_Direction_: Extend the mailing-list thread on DFDL optional elements below, picking up right where it stops.

Re: optional int and unparse formatting

Theodore Toth Thu, 07 Oct 2021 03:35:06 -0700

I'm still struggling with optional subelements at the end of an
element this time for a complex type, the approach that worked for a
simpleType doesn't work for a complex type. I'm getting  "[error]
Parse Error: Terminator '%NL;%WSP*;' not found". I'm not sure yet but
a newline might not be a valid terminator for a OTH-GOLD message line
:(
Also how would you specify an optional literal like '//' at the end of
an element when there can be other option subelements separated by '/'
prior to it?


On Sat, Sep 18, 2021 at 4:12 AM Beckerle, Mike
<[email protected]> wrote:
>
> Sorry for the late response on this. Turns out outlook 365 was spam filtering 
> some apache emails. It's a known issue with microsoft's spam filters.
>
> The sequence wrapped around elem5 doesn't need a dfdl:separator because the 
> elem5 has maxOccurs 1, so there will never be enough things to separate.
>
> Otherwise yeah, this looks like what I was suggesting.
>
> I agree that the DFDL spec is quite painful in numerous areas. Unfortunately 
> I have to take the blame for some of that. Someday I hope some sections will 
> get refactored and rewritten.
>
>
> ________________________________
> From: Theodore Toth <[email protected]>
> Sent: Tuesday, August 31, 2021 12:21 AM
> To: [email protected] <[email protected]>
> Subject: Re: optional int and unparse formatting
>
> The following worked for me although I don't know if it's the 'right'
> way to do it. Reading the spec can give you a headache.
>
> <?xml version="1.0" encoding="UTF-8"?>
> <xs:schema
>     xmlns:xs="http://www.w3.org/2001/XMLSchema";
>     xmlns:dfdl="http://www.ogf.org/dfdl/dfdl-1.0/";>
>
>   <xs:include schemaLocation="default-dfdl-properties/defaults.dfdl.xsd" />
>   <xs:annotation>
>     <xs:appinfo source="http://www.ogf.org/dfdl/";>
>       <dfdl:format ref="default-dfdl-properties" />
>     </xs:appinfo>
>   </xs:annotation>
>
>   <xs:element name="FOO"
>               dfdl:initiator="FOO/"
>               dfdl:lengthKind="implicit"
>               dfdl:terminator="%NL;%WSP*;">
>
>     <xs:complexType>
>       <xs:sequence dfdl:sequenceKind="ordered"
>                    dfdl:separator="/"

[Layout element entries]
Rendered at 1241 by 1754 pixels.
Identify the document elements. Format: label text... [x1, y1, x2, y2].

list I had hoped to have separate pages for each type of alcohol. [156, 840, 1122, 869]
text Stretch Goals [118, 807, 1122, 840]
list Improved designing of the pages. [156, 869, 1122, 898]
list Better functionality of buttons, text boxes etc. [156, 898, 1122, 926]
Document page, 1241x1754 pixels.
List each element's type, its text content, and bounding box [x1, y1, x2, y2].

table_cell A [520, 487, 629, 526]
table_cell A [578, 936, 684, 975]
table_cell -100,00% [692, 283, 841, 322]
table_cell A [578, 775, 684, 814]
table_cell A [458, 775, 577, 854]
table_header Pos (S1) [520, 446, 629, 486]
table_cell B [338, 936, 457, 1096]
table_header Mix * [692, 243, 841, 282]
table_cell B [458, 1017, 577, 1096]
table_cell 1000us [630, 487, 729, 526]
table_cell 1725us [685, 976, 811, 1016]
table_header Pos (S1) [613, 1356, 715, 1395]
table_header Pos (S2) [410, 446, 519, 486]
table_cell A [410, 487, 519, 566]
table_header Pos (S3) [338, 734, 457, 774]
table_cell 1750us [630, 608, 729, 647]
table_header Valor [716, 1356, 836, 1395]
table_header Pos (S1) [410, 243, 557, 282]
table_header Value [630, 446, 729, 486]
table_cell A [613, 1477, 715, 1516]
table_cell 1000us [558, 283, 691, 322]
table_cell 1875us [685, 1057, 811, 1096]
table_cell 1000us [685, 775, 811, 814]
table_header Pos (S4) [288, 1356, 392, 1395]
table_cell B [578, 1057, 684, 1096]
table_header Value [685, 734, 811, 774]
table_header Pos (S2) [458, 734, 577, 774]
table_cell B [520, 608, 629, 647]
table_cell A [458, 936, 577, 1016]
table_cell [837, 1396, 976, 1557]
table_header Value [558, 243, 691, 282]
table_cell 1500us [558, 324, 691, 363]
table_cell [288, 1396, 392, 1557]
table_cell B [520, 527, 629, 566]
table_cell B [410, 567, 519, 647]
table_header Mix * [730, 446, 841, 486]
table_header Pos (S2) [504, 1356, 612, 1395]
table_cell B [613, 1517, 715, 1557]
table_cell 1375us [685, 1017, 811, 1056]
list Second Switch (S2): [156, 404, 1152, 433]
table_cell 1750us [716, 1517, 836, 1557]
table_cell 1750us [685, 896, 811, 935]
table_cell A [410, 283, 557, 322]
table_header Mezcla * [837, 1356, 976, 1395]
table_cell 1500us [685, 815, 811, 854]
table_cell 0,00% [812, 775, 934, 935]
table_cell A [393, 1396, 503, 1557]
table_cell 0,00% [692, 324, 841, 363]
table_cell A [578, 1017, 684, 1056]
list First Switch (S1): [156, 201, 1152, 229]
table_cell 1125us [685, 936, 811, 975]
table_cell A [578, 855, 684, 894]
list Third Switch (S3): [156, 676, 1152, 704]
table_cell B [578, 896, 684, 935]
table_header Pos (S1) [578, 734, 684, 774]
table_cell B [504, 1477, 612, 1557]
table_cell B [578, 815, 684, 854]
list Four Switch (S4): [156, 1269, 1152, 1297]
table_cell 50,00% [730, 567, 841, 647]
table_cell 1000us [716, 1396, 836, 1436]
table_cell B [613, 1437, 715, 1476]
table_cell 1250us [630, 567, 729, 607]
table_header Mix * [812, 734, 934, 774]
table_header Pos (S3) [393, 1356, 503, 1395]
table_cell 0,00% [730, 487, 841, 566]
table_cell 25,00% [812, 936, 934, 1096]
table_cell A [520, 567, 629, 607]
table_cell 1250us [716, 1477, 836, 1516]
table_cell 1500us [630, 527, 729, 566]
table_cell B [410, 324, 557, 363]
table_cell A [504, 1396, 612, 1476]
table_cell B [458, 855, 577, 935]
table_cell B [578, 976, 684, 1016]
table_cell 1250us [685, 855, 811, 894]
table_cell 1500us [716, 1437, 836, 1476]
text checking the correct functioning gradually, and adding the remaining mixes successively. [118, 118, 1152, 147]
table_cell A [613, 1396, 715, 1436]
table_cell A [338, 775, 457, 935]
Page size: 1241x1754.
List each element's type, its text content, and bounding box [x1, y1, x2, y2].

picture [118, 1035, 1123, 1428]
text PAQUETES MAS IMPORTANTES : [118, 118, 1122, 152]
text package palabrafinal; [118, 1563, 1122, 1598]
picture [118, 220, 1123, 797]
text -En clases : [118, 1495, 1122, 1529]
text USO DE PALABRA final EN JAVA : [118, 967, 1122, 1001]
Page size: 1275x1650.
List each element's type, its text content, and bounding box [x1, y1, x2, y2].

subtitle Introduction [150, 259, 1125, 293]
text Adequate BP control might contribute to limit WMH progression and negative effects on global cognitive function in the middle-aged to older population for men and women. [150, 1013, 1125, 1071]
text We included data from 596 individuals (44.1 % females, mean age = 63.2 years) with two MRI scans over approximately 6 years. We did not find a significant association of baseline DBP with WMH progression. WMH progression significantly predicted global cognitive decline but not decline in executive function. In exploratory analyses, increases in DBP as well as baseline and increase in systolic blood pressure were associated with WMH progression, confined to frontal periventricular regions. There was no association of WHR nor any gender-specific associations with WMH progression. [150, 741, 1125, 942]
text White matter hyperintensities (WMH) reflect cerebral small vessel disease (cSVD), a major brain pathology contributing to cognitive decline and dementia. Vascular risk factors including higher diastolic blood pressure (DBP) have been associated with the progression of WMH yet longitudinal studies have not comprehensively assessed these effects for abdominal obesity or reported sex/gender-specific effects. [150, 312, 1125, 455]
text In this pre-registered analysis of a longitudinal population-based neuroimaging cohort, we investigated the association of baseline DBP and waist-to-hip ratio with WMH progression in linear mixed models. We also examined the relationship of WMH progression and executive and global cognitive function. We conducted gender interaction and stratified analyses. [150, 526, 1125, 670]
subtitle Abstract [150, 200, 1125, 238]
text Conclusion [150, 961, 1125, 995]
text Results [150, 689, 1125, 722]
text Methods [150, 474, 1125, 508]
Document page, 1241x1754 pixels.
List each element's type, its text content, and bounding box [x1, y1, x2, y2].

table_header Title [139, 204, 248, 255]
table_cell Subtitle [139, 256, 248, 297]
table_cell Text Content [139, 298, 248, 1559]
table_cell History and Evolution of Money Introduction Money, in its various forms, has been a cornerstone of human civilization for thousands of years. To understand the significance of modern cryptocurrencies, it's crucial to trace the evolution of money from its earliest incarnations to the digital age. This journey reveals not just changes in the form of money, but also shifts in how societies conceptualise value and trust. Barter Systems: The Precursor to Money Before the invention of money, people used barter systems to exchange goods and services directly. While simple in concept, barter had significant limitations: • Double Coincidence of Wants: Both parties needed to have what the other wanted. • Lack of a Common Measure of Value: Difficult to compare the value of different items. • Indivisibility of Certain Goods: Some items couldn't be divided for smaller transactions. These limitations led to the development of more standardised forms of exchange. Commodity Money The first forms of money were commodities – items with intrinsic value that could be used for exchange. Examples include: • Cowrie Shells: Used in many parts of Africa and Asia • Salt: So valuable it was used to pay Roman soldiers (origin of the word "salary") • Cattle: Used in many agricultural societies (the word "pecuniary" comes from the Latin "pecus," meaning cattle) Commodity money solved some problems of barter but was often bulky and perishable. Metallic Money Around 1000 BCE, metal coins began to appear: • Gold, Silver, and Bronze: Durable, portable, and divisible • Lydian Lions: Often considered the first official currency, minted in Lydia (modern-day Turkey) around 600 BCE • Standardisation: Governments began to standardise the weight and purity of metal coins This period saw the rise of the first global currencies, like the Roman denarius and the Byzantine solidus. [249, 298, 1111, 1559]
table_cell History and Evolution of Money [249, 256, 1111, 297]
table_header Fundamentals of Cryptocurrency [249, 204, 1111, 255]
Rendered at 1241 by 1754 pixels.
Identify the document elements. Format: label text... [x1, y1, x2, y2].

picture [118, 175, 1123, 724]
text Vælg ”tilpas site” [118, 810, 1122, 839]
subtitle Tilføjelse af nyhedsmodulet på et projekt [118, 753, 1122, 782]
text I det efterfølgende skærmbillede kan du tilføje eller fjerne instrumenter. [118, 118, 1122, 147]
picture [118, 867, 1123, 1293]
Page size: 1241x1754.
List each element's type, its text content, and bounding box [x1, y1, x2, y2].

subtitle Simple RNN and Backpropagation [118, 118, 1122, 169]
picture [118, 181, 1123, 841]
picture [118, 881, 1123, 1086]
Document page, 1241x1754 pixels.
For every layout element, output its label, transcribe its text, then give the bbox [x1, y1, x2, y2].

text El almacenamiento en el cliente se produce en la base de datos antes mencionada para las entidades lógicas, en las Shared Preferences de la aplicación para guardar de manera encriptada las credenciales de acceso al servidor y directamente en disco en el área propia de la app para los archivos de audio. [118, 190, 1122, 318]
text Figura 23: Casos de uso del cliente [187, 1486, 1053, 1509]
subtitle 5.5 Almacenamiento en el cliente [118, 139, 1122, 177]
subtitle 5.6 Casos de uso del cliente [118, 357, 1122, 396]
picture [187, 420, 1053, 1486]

_Answer to this problem_:
>                    dfdl:separatorPosition="infix">
>
>         <xs:element name="elem1">
>           <xs:simpleType>
>             <xs:restriction base="xs:string">
>               <xs:minLength value="1"/>
>               <xs:maxLength value="14"/>
>               <xs:pattern value="[A-Z0-9,:%#*\- ]+"/>
>             </xs:restriction>
>           </xs:simpleType>
>         </xs:element>
>
>         <xs:element name="elem2">
>           <xs:simpleType>
>             <xs:restriction base="xs:string">
>               <xs:pattern value="CAT|DOG|HORSE"/>
>             </xs:restriction>
>           </xs:simpleType>
>         </xs:element>
>
>         <xs:element name="elem3" dfdl:textNumberPattern="#0000">
>           <xs:simpleType>
>             <xs:restriction base="xs:int">
>               <xs:minInclusive value="1"/>
>               <xs:maxInclusive value="99999"/>
>             </xs:restriction>
>           </xs:simpleType>
>         </xs:element>
>
>         <xs:element name="elem4" minOccurs="0" maxOccurs="1">
>           <xs:simpleType>
>             <xs:restriction base="xs:string">
>               <xs:minLength value="1"/>
>               <xs:maxLength value="20"/>
>             </xs:restriction>
>           </xs:simpleType>
>         </xs:element>
>
>         <xs:sequence dfdl:separator="/" dfdl:terminator="/"
>                      dfdl:separatorSuppressionPolicy="anyEmpty">
>           <xs:element name="elem5" minOccurs="0" maxOccurs="1"
>                       dfdl:textNumberPattern="000">
>             <xs:simpleType>
>               <xs:restriction base="xs:int">
>                 <xs:minInclusive value="1"/>
>                 <xs:maxInclusive value="999"/>
>               </xs:restriction>
>             </xs:simpleType>
>           </xs:element>
>         </xs:sequence>
>
>       </xs:sequence>
>     </xs:complexType>
>   </xs:element>
>
> </xs:schema>
>
> On Tue, Aug 31, 2021 at 9:31 AM Theodore Toth
> <[email protected]> wrote:
> >
> > Thanks for the response.
> >
> > On Tue, Aug 31, 2021 at 12:49 AM Beckerle, Mike
> > <[email protected]> wrote:
> > >
> > > Good question.
> > >
> > > I think what is happening is this. elem5 fails to parse because it is an 
> > > empty string, but then the parse backtracks, and here's the trick: that 
> > > means it is putting back the separator before this array/optional 
> > > element. Then your schema has nothing to absorb the final separator.
> > >
> > > Your schema has expressed an optional element, but what you want is a 
> > > required separator, then an optional element after it.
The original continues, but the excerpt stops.